Su relación tan resuelta con la natación sorprende a primera vista en su biografía. Su padre llevaba regularmente al pequeño Franz a la “Escuela Cívica de Natación”, situada en la ribera del distrito de la Pequeña Ciudad. Allí, el cabeza de la familia enseñó a nadar a su hijo, a quien luego achacaría no saber nadar. En la Carta al padre que más tarde se haría célebre, Franz Kafka escribía al respecto:

“Recuerdo, por ejemplo, cómo solíamos desvestirnos juntos en una cabina. Yo flaco, débil, menudo, tú fuerte, alto, ancho. Sin salir de la cabina mi aspecto me parecía lamentable, y no solamente delante de ti, sino de todo el mundo, pues tú eras para mí la medida de todas las cosas. Pero cuando salíamos de la cabina mezclándonos con la gente, yendo de tu mano, yo, ese pequeño esqueleto, pisando descalzo con inseguridad los tablones, con miedo del agua, incapaz de imitar los movimientos para nadar que repetías una y otra vez ante mí con tu buena intención, pero en realidad avergonzándome hondamente, entonces me invadía la desesperación y todas mis malas experiencias en todos los campos concordaban unas con otras perfectamente en aquellos momentos. Cuando mejor me sentía era alguna vez que tú te desvestías primero y yo lograba quedarme solo en la cabina y retrasar la vergüenza de mostrarme en público, hasta que tú finalmente te dabas la vuelta para mirar y me sacabas de la cabina. De lo que estaba agradecido era de que parecieses no notar mi apuro, y también estaba orgulloso del cuerpo de mi padre”.

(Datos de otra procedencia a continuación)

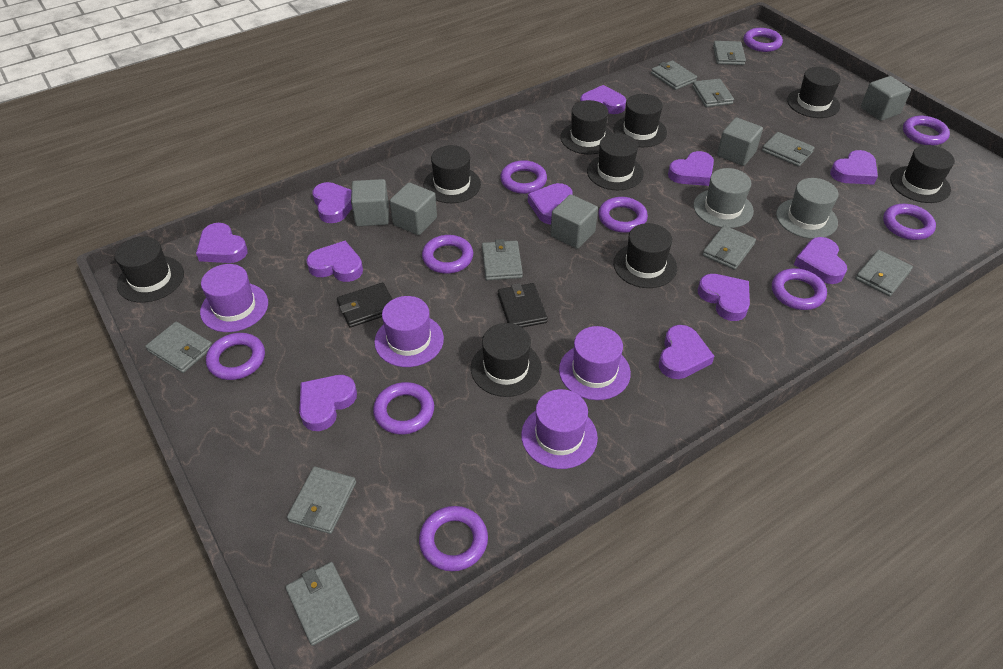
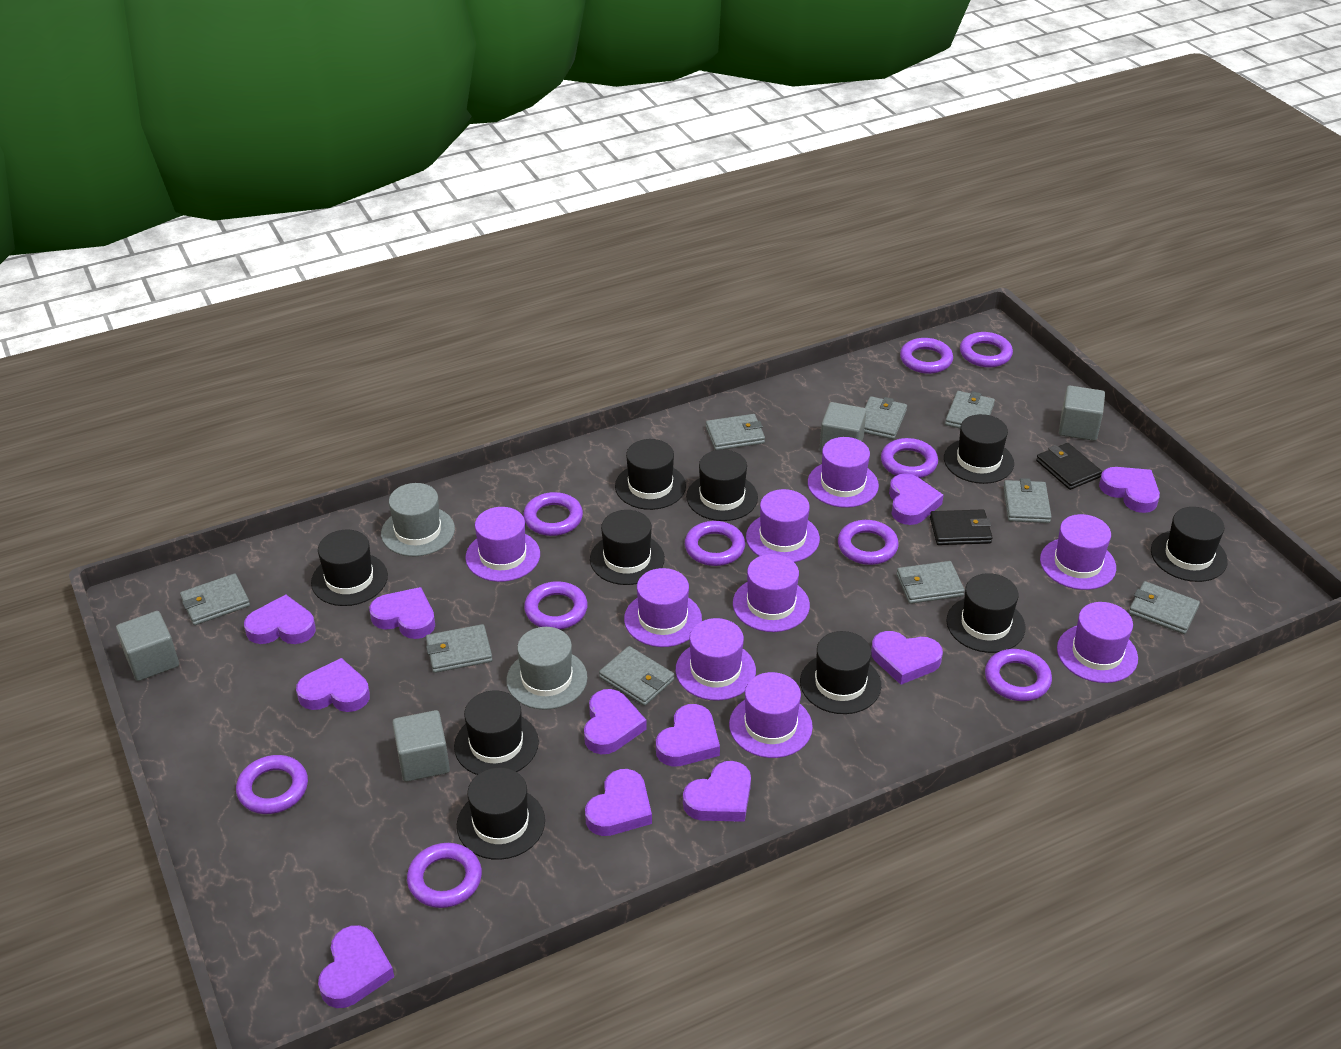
black hat: [115,237,184,303] [423,145,481,203] [471,323,542,397] [561,100,613,155] [587,133,644,190] [613,94,667,147] [613,223,677,288] [787,67,841,118] [890,145,955,203] = 9 -> [311,529,388,606] [454,690,539,775] [457,767,545,860] [590,510,665,585] [615,439,686,510] [686,450,758,521] [800,631,881,714] [944,414,1014,484] [946,573,1026,653] [1151,507,1228,582] = 10
grey cube: [351,179,389,226] [390,182,437,235] [551,194,598,249] [717,118,763,166] [861,76,911,121] = 5 -> [116,611,179,681] [392,710,450,782] [819,402,866,453] [1059,386,1105,441] = 4
grey wallet: [145,322,212,373] [285,562,360,646] [287,466,356,534] [482,239,523,280] [651,60,697,90] [692,79,734,107] [702,225,756,270] [713,41,746,65] [762,132,815,167] [855,250,913,296] = 10 -> [180,574,250,625] [426,624,493,673] [599,646,674,706] [706,414,765,450] [864,396,907,439] [896,561,965,604] [945,391,995,428] [1003,478,1051,523] [1129,581,1200,634] = 9
purple hat: [200,264,268,332] [374,296,444,367] [521,389,598,469] [559,326,631,400] = 4 -> [465,507,540,582] [624,568,702,647] [676,618,756,701] [729,672,813,758] [733,554,810,632] [746,489,820,562] [808,437,879,508] [1040,514,1116,590] [1057,602,1138,683] = 9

De manera claramente más enigmática que en la carta a su padre, Kafka trata el tema de la natación en un texto conservado en forma fragmentaria. En esta pieza en prosa escrita en torno a 1920, cuenta la historia de un campeón olímpico sin nombre a quien, tras haber logrado un récord mundial de natación, llevan a unas festividades en su ciudad natal. Allí, mientras participa en un festejo dedicado a él, el nadador entiende rápidamente que todo lo real se ha convertido en lo contrario: los invitados hablan en un idioma que él no entiende, y de repente esa no es tampoco su ciudad natal. El campeón olímpico empieza a pronunciar un discurso en el que quiere dejar claro no solo eso, sino también que en realidad ni siquiera sabe nadar. Siempre, dice, había querido aprender, pero no se había “presentado ninguna ocasión para hacerlo”.

Como cumple a la lógica kafkiana de la simultaneidad, él es y al tiempo no es el nuevo récord mundial olímpico de natación: “[…]  tengo el récord, he venido a mi tierra, mi nombre es ese que ustedes me dan, hasta ahí todo conforme, pero a partir de ahí no hay nada conforme, no estoy en mi tierra, no los conozco a ustedes y no los entiendo”.

El texto tiene un final abrupto, dejando a medias el discurso del “gran nadador”, como se le llama al principio. Para el Kafka real, la natación se convirtió en una necesidad vital. Poco antes de morir, se acordaba aún con tono muy pesaroso de los momentos pasados en la “Escuela Cívica de Natación”. Como difícilmente ninguna otra actividad, la natación para él suponía la oportunidad de mantenerse a flote por cuenta propia en el sentido más auténtico de la expresión. Cuando un día, con molestias cardíacas, un médico le recomienda que deje de momento la piscina, escribe a Felice Bauer: “(…) no nadar, eso […] de ninguna manera”.